The Press Newspaper
The top management of CSX Corp. wants to close Walbridge Road at a rail crossing between East Broadway and Tracy Road, the Lake Township trustees were informed Tuesday.
Ken Gilsdorf, community affairs and safety representative for the rail company, told the trustees there have been several near hits between vehicles and trains at the crossing and the company’s chief executive officer wants to proceed with having the road closed to traffic.
One of the near hits occurred while a representative of the Public Utilities Commission of Ohio was on the site, Gilsdorf told the trustees, adding the company’s plans have the tentative backing of the commission.
“We do hold the deed to the land around that area,” he said.
One option would be for CSX to vacate part of the road, Gilsdorf said, and have it become privately owned by adjacent property owners. If a private road was established, CSX could install gates that were controlled remotely by the railroad because there is no yard master stationed at nearby Stanley Yard.
For the township’s emergency vehicles to have access to the crossing, a special phone line would be installed, linking township authorities to the yardmaster at the Walbridge Yard who could open the gates by remote control.
If the trustees did agree to a private road at the site, the rail company could offer a monetary gift of about $7,500 to $15,000, Gilsdorf said.
He said he’s been trying to delay any action by the company and acknowledged the trustees have had to deal with the aftermath of the June 5 tornado but CSX intends to pursue closing the road.
“I’ve stalled for a year and a half now and can’t stall much longer,” he said. While the trustees could vote to not vacate the township’s portion of the road, the company would then petition to have the crossing closed.
Melanie Bowen, who chairs the board of trustees, said the board would be seeking public input at the board’s next meetings.

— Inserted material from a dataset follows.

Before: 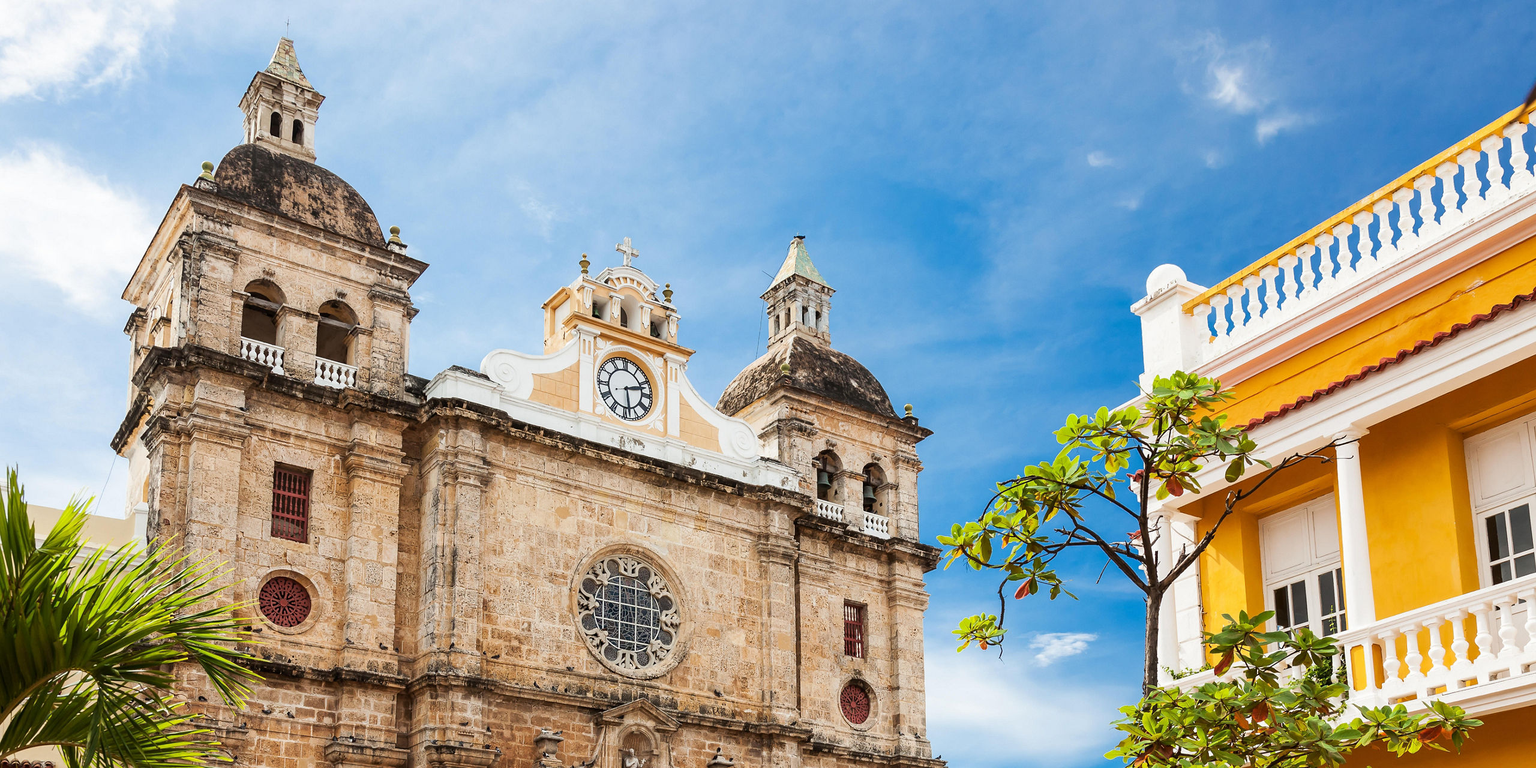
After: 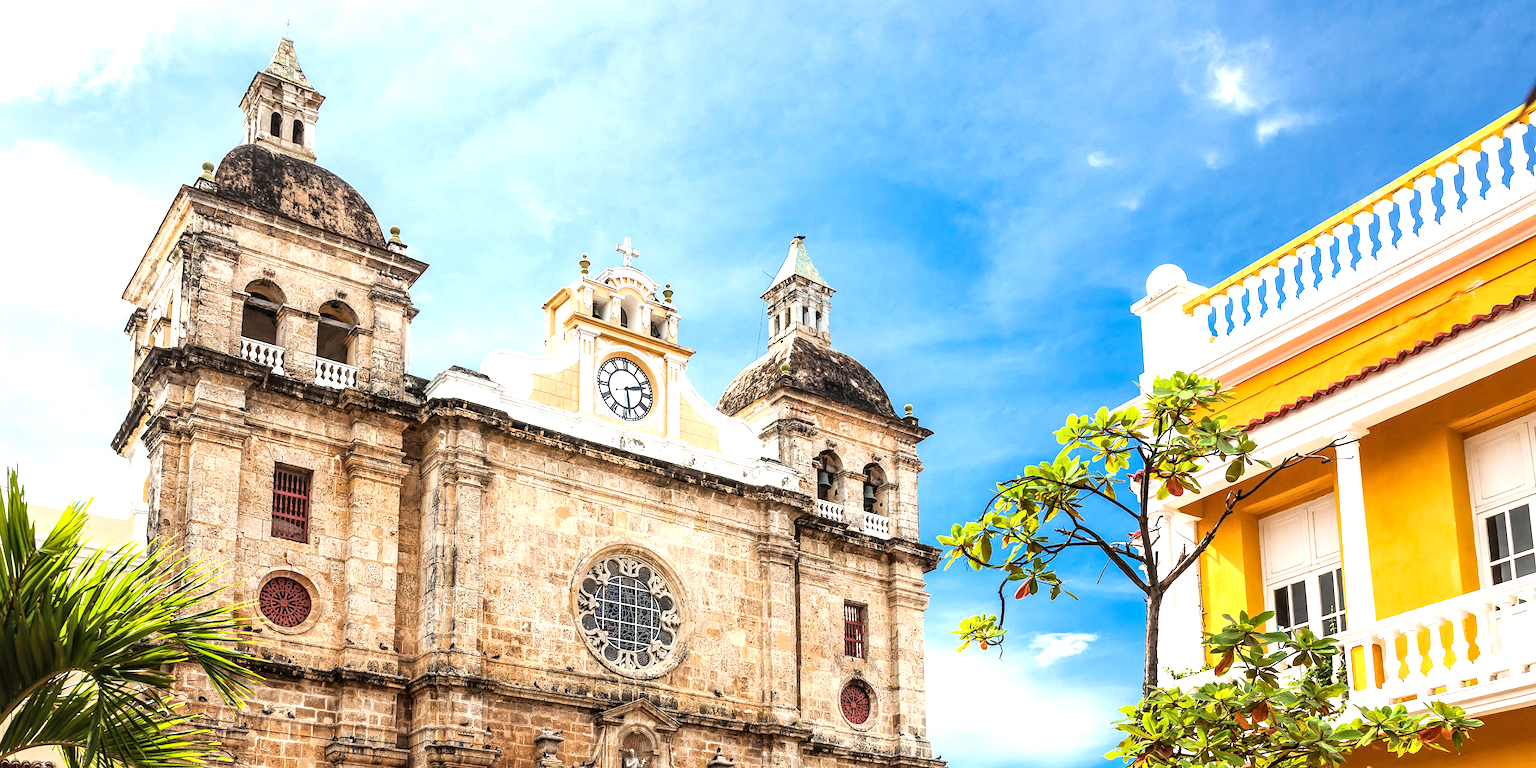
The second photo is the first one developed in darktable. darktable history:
local contrast: on, module defaults
tone equalizer: -8 EV -0.787 EV, -7 EV -0.724 EV, -6 EV -0.6 EV, -5 EV -0.407 EV, -3 EV 0.366 EV, -2 EV 0.6 EV, -1 EV 0.688 EV, +0 EV 0.727 EV, mask exposure compensation -0.5 EV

“We have a lot of homework to do,” she said.
Dave Miesmer, township zoning inspector, told the trustees a final decision on vacating of roads in unincorporated areas rests with the county commissioners and recommended the trustees have the commissioners and county engineer involved early in the process.
A major business in the township, Jones-Hamilton Co., is located east of the crossing on Tracy Road.
• Libbey Road, between Lemoyne and Luckey roads, for $73,453 and Libbey, between Luckey and East Broadway, for $61,956 will be done by Shelly Co., Fostoria.
• Commodore Street, for $55,054, will be done by Bower’s Asphalt and Paving, Inc., Walbridge.
To pay for the work, the trustees will draw from three funds - $21,500 from the road fund; $73,500 from the gasoline tax fund, and the balance from the general fund.
That they had to draw from the other funds underscores the need for more revenues for road repairs, Bowen said.
Resolutions to place two road improvement levies on the November ballot were approved in July.
The trustees are asking voters to approve a 1-mill, 5-year replacement levy and an additional 1-mill continuous levy for funding reconstruction of streets, roads, and bridges in the township road district, which covers only unincorporated areas of the township.
Both levies, if approved, will be assessed on the township’s current property valuation of about $169.1 million and each will generate approximately $169,143 annually for the road repair program.
The 5-year levy would replace an existing levy set to expire at the end of the year that generates only about $114,670 annually because it is based on 1986 property valuations.
Rising costs for repairs and resurfacing roads have strained the township’s budget, forcing the trustees to supplement that account with general fund revenues.
Last year, it cost the township about $60,000 a mile to repair roads.
In recent years, the township has only been able to repair about 1.5 miles annually – about half of what the repair program covered 10 years or so ago.